Abstract
Rickets is a group of disorders characterized by impaired mineralization of the growing skeleton. Histomorphometric basis of rickets is insufficient formation of hydroxyapatite followed by apoptosis of hypertrophic chondrocytes.
There are two types of rickets: calcipenic caused by the lack of calcium and vitamin D activity, and phosphopenic developed due to impaired phosphate resorption in proximal tubules of the kidney. X-linked hypophosphatemia (XLH) is the most common type of phosphopenic rickets.
XLH is caused by a pathogenic variant in the PHEX gene encoding the PHEX protein (phosphate-regulative endopeptidase X-linked). Lack of this endopeptidase disrupt degradation of the fibroblast growth factor 23 (FGF23), an important phosphaturic agent.

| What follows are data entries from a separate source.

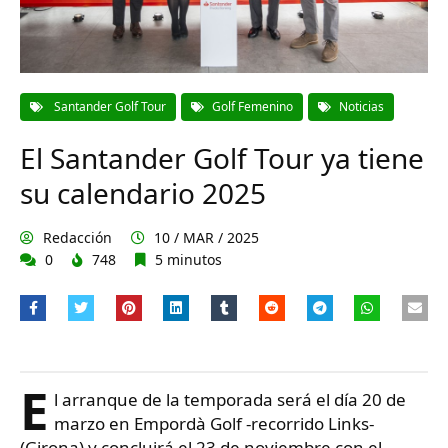
Santander Golf Tour
Golf Femenino
Noticias
El Santander Golf Tour ya tiene
su calendario 2025
Redacción
10 / MAR / 2025
0
748
5 minutos
E
l arranque de la temporada será el día 20 de
marzo en Empordà Golf -recorrido Links-
(Girona) y concluirá el 23 de noviembre con el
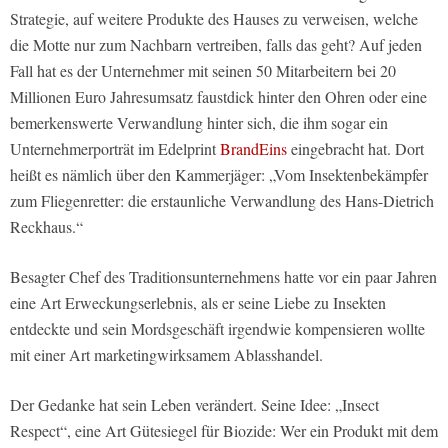
Strategie, auf weitere Produkte des Hauses zu verweisen, welche
die Motte nur zum Nachbarn vertreiben, falls das geht? Auf jeden
Fall hat es der Unternehmer mit seinen 50 Mitarbeitern bei 20
Millionen Euro Jahresumsatz faustdick hinter den Ohren oder eine
bemerkenswerte Verwandlung hinter sich, die ihm sogar ein
Unternehmerporträt im Edelprint
BrandEins
eingebracht hat. Dort
heißt es nämlich über den Kammerjäger: „Vom Insektenbekämpfer
zum Fliegenretter: die erstaunliche Verwandlung des Hans-Dietrich
Reckhaus.“
Besagter Chef des Traditionsunternehmens hatte vor ein paar Jahren
eine Art Erweckungserlebnis, als er seine Liebe zu Insekten
entdeckte und sein Mordsgeschäft irgendwie kompensieren wollte
mit einer Art marketingwirksamem Ablasshandel.
Der Gedanke hat sein Leben verändert. Seine Idee: „Insect
Respect“, eine Art Gütesiegel für Biozide: Wer ein Produkt mit dem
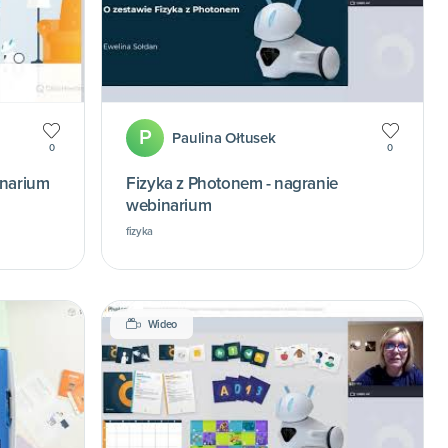
P
Paulina Ołtusek
0
0
inarium
Fizyka z Photonem - nagranie
webinarium
fizyka
Wideo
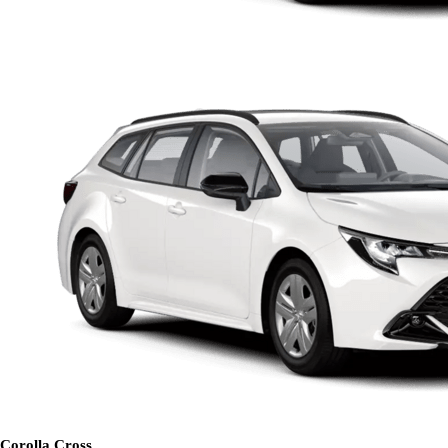
Corolla Cross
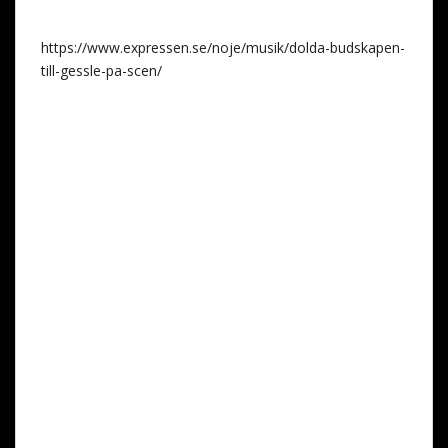
https://www.expressen.se/noje/musik/dolda-budskapen-
till-gessle-pa-scen/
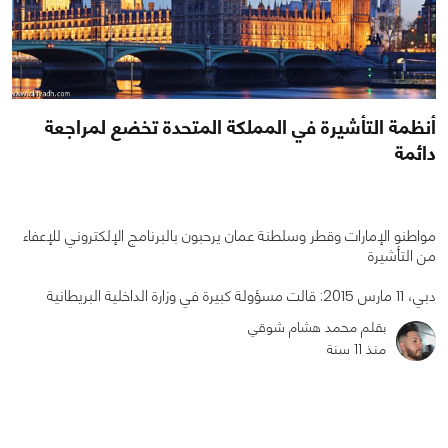
أنظمة التأشيرة في المملكة المتحدة تخضع لمراجعة
دائمة
مواطنو الإمارات وقطر وسلطنة عمان يرحبون بالبرنامج الإلكتروني للإعفاء
من التأشيرة
دبي، 11 مارس 2015: قالت مسؤولة كبيرة في وزارة الداخلية البريطانية
0
0
1367
بقلم محمد هشام شوقي
منذ 11 سنة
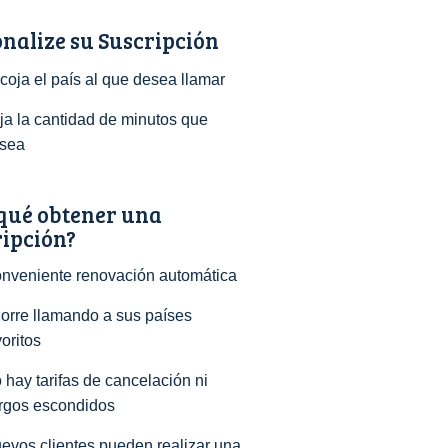
nalize su Suscripción
coja el país al que desea llamar
ija la cantidad de minutos que
sea
qué obtener una
ripción?
nveniente renovación automática
orre llamando a sus países
voritos
 hay tarifas de cancelación ni
rgos escondidos
evos clientes pueden realizar una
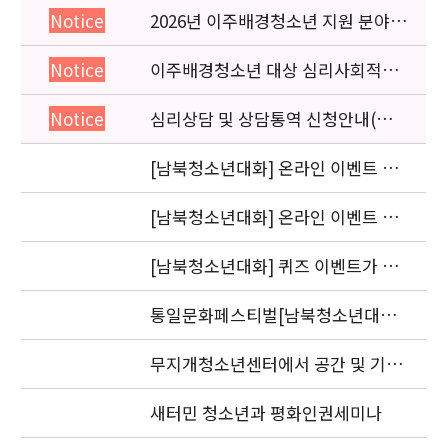
2026년 이주배경청소년 지원 분야
Notice
종사자 역량강화 교육 일정 안내
이주배경청소년 대상 심리사회적응
Notice
검사 연수동영상 개편 안내
심리상담 및 상담통역 신청안내(의뢰
Notice
서첨부)
[남북청소년대화] 온라인 이벤트 관
련하여 사과말씀 드립니다.
[남북청소년대화] 온라인 이벤트 선
정 결과 발표
[남북청소년대화] 퀴즈 이벤트가 마
감되었습니다.
통일문화페스티벌[남북청소년대화]
퀴즈 이벤트
무지개청소년센터에서 공간 및 기자
재를 지원합니다.
새터민 청소년과 평화인권세미나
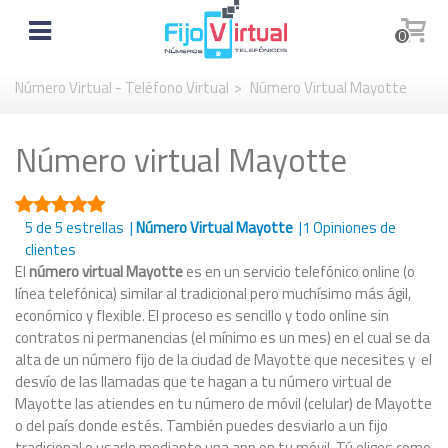
0
Número Virtual - Teléfono Virtual
>
Número Virtual Mayotte
Número virtual Mayotte
5
de 5 estrellas |
Número Virtual Mayotte
|
1
Opiniones de
clientes
El
número virtual Mayotte
es en un servicio telefónico online (o
línea telefónica) similar al tradicional pero muchísimo más ágil,
económico y flexible. El proceso es sencillo y todo online sin
contratos ni permanencias (el mínimo es un mes) en el cual se da
alta de un número fijo de la ciudad de Mayotte que necesites y el
desvío de las llamadas que te hagan a tu número virtual de
Mayotte las atiendes en tu número de móvil (celular) de Mayotte
o del país donde estés. También puedes desviarlo a un fijo
tradicional o usarlo mediante una app en tu móvil. Tú eliges como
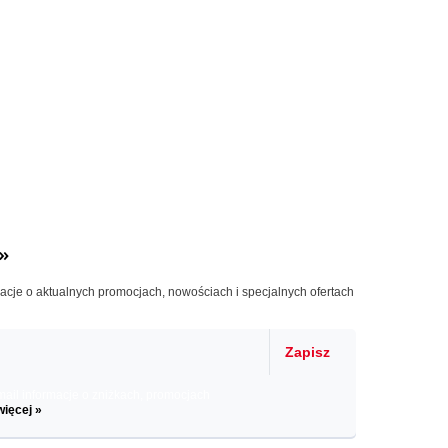
»
macje o aktualnych promocjach, nowościach i specjalnych ofertach
Zapisz
il informacje o zniżkach, promocjach
więcej »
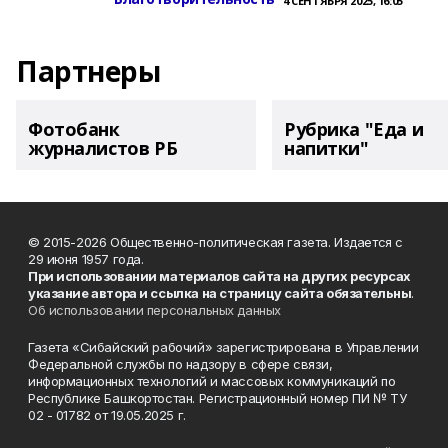
4 СЕНТЯБРЯ 2025, 16:05
Партнеры
Фотобанк
Рубрика "Еда и
журналистов РБ
напитки"
© 2015-2026 Общественно-политическая газета. Издается с
29 июня 1957 года.
При использовании материалов сайта на других ресурсах
указание автора и ссылка на страницу сайта обязательны
.
Об использовании персональных данных
Газета «Сибайский рабочий» зарегистрирована в Управлении
Федеральной службы по надзору в сфере связи,
информационных технологий и массовых коммуникаций по
Республике Башкортостан. Регистрационный номер ПИ № ТУ
02 - 01782 от 19.05.2025 г.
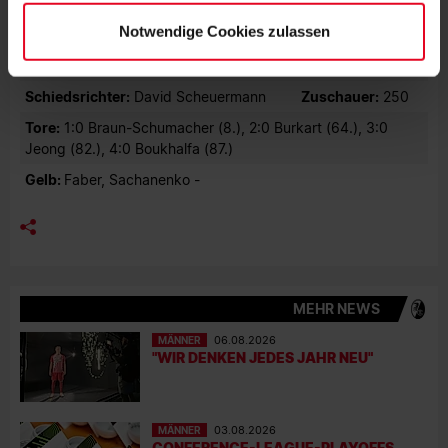
Nothnagel, Wilton - Born (72., Weinhardt), Azaouagh,
Burdenski (64. Alawie), Straub - Güclü, Plut
Notwendige Cookies zulassen
Trainer:
Thomas Brendel
Schiedsrichter:
David Scheuermann
Zuschauer:
250
Tore:
1:0 Braun-Schumacher (8.), 2:0 Burkart (64.), 3:0
Jeong (82.), 4:0 Boukhalfa (87.)
Gelb:
Faber, Sachanenko -
MEHR NEWS
MÄNNER
06.08.2026
"WIR DENKEN JEDES JAHR NEU"
MÄNNER
03.08.2026
CONFERENCE-LEAGUE-PLAYOFFS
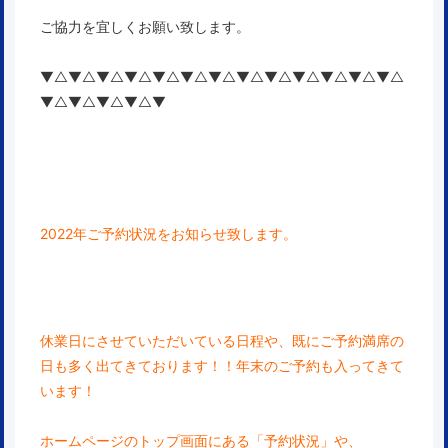
ご協力を宜しくお願い致します。
▼△▼△▼△▼△▼△▼△▼△▼△▼△▼△▼△▼△▼△
▼△▼△▼△▼△▼
2022年ご予約状況をお知らせ致します。
休業日にさせていただいている日程や、既にご予約
満席の
日も多く出てきております！！年末のご予約も入ってきて
います！
ホームページのトップ画面にある「予約状況」や、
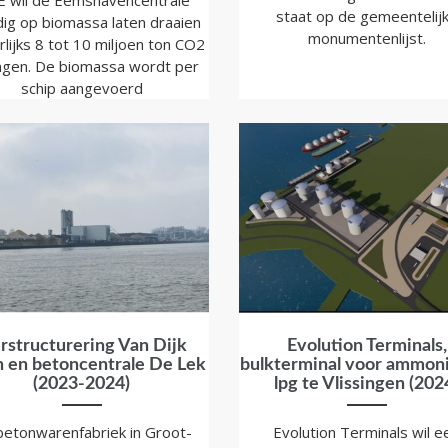
 wil de Eemshavencentrale
staat op de gemeentelij
dig op biomassa laten draaien
monumentenlijst.
rlijks 8 tot 10 miljoen ton CO2
ngen. De biomassa wordt per
schip aangevoerd
rstructurering Van Dijk
Evolution Terminals,
 en betoncentrale De Lek
bulkterminal voor ammon
(2023-2024)
lpg te Vlissingen (202
betonwarenfabriek in Groot-
Evolution Terminals wil e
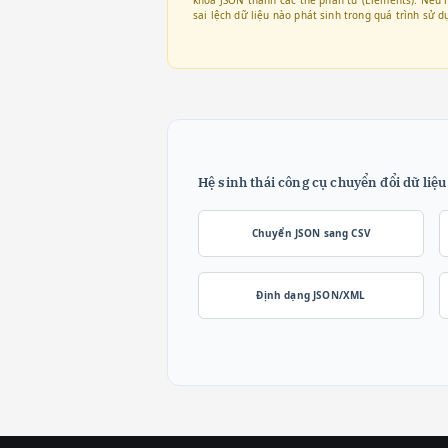
sai lệch dữ liệu nào phát sinh trong quá trình sử
Hệ sinh thái công cụ chuyển đổi dữ liệu
Chuyển JSON sang CSV
Định dạng JSON/XML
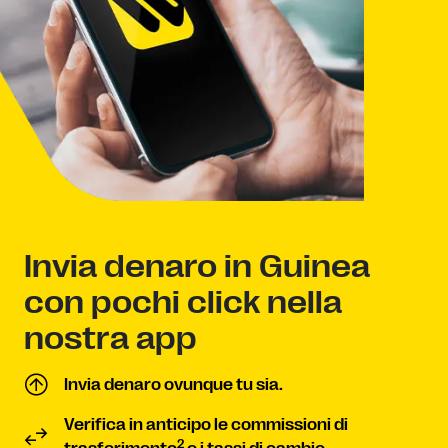
Invia denaro in Guinea
con pochi click nella
nostra app
Invia denaro ovunque tu sia.
Verifica in anticipo le commissioni di
2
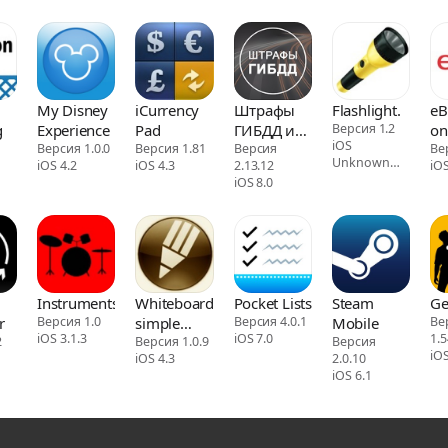
My Disney
iCurrency
Штрафы
Flashlight.
eB
g
Experience
Pad
ГИБДД и
Версия 1.2
on
iOS
Версия 1.0.0
Версия 1.81
ПДД
Версия
sh
Ве
Unknown
iOS 4.2
iOS 4.3
2.13.12
iOS
официальные
se
cod
iOS 8.0
InstrumentsDrums
Whiteboard-
Pocket Lists
Steam
Ge
r
Версия 1.0
simple
Версия 4.0.1
Mobile
Ве
iOS 3.1.3
iOS 7.0
1.
2
Notepad-
Версия 1.0.9
Версия
iOS
iOS 4.3
2.0.10
iOS 6.1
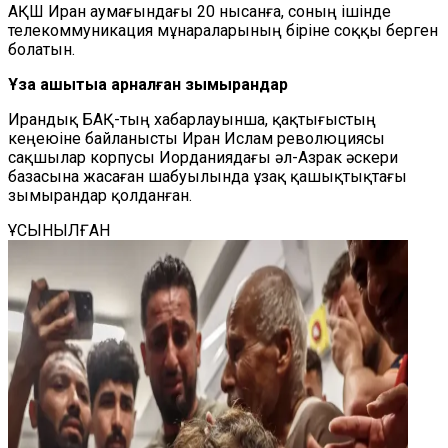
АҚШ Иран аумағындағы 20 нысанға, соның ішінде
телекоммуникация мұнараларының біріне соққы берген
болатын.
Ұзақ қашықтыққа арналған зымырандар
Ирандық БАҚ-тың хабарлауынша, қақтығыстың
кеңеюіне байланысты Иран Ислам революциясы
сақшылар корпусы Иорданиядағы әл-Азрак әскери
базасына жасаған шабуылында ұзақ қашықтықтағы
зымырандар қолданған.
ҰСЫНЫЛҒАН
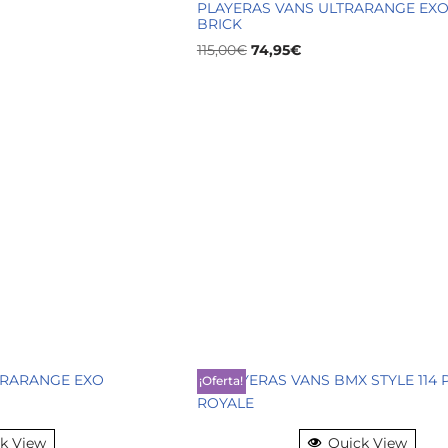
PLAYERAS VANS ULTRARANGE EXO
BRICK
115,00
€
74,95
€
¡Oferta!
k View
Quick View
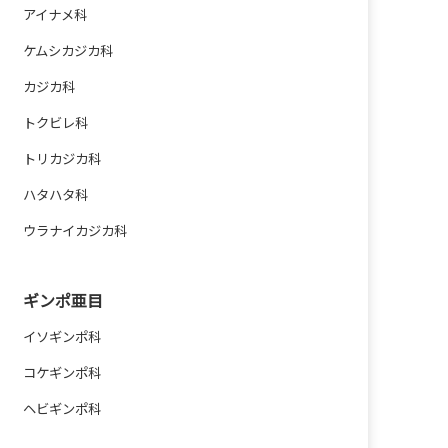
アイナメ科
ケムシカジカ科
カジカ科
トクビレ科
トリカジカ科
ハタハタ科
ウラナイカジカ科
ギンポ亜目
イソギンポ科
コケギンポ科
ヘビギンポ科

Life-long treatment with phosphate and vitamin D is required as a conventional therapy. This approach is however frequently characterized by unpleasant adverse events and is not effective in significant proportion of patients.
Significant change in treatment of XLH brought the approval of burosumab (monoclonal antibody against FGF23) by regulatory authorities in 2018. Randomized controlled trials have confirmed great potential of burosumab for rickets healing, phosphate normalization, ALP decrease and long bones deformities correction.
This publication summarizes current knowledge on pathophysiology and treatment of XLH.